Researchers identify the cause of the most intense steam outbursts in contemporary history from the Kīlauea volcano.

One of the most active volcanoes on Hawaii's Big Island, Kīlauea, saw a string of strong steam explosions in 1924. According to a recent study, the cycle of steam-driven explosions began when hot rock beneath a drained top lava lake was penetrated by groundwater.

This discovery sharpened scientists' understanding of analogous turbulence today by reframing one of the volcano's most dramatic outbursts as the result of a covert accumulation.

Ash-based indications from the Kīlauea explosion

Thin ash bands and rock fragments recorded 17 days of explosions that eyewitness testimonies never fully caught over the ground south of Halemaʻumaʻu, the summit crater within Kīlauea where lava frequently pools and erupts.

Drew T. Downs of the U.S. Geological Survey (USGS) demonstrated how more than fifty bursts developed near the peak by matching those bands. Deposits higher in the sequence contained more new magma fragments, indicating that as the days went by, magma joined the explosions more frequently.

Nevertheless, the majority of layers remained near the crater, which makes the eruption appear smaller now than it did at the time.

Pressure dropped in the crater

The water inside Halemaʻumaʻu had drained away before any ash erupted, leaving an empty crater that continued to collapse. The floor was approximately 590 feet below the rim on the first night of explosions, removing the weight that had prevented water from entering.

Magma had flowed away from the summit, leaving behind hot walls and fresh fissures, as evidenced by an earthquake swarm down the East Rift Zone.
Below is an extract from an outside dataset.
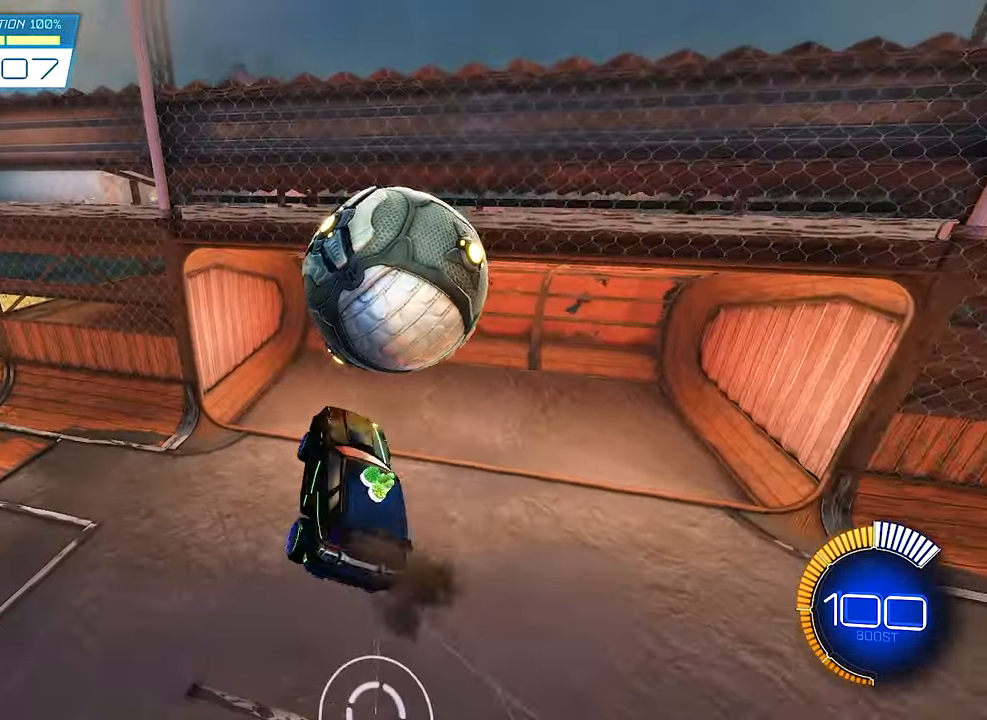
{"buttons": [], "left_stick": "center", "right_stick": "center", "events": [[133, "A", "up"], [300, "left_stick", "center"]]}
The new theory starts with that combination, which created the conditions for groundwater to slide downward.

Fingerprints from the Kīlauea explosion

Some layers surrounding Halemaʻumaʻu had small wet pellets and fine ash, suggesting that the eruption cloud transported more than just dry dust. Instead of blasts driven solely by magma, such details suggest phreatic, steam-driven explosions from heated rock and water.

Because crumbling rock might trap steam and increase pressure prior to each explosion, even the crater walls were important. Water undoubtedly contributed to the transformation of collapse into violent steam-driven bursts, but it was not the only explanation.

Timing of model tests

The story was pushed underground by modelling, where the main question was how water got hot enough to burst on rock. Only if water entered a transient conduit—the subterranean pathway for magma—during the 11 weeks prior to the initial eruption could the model function.

Groundwater was suggested as the trigger in a previous mechanism, and the current modelling finally provides a feasible clock for that theory. The interval between the lake's draining in late February and the initial explosions in mid-May is consistent with that timetable.

Magma later joined.

Higher up, fresh pieces of freshly erupted magma became more prevalent in tephra, as rock and ash were expelled. These solid bits that are hurled from the vent during an explosive event are known to scientists as clasts.

According to Downs, "juvenile clasts are more abundant higher in the tephra profiles." The fact that the strongest explosions occurred later can be explained by the fact that more blasts involved both steam and magma.

Deposits disappear quickly.

Only roughly two miles from the vent did almost all of the remaining sediments remain. Thin ash deposits can be destroyed by rain, subsequent eruptions, loose soil, and foot traffic, particularly in the vicinity of a wet summit.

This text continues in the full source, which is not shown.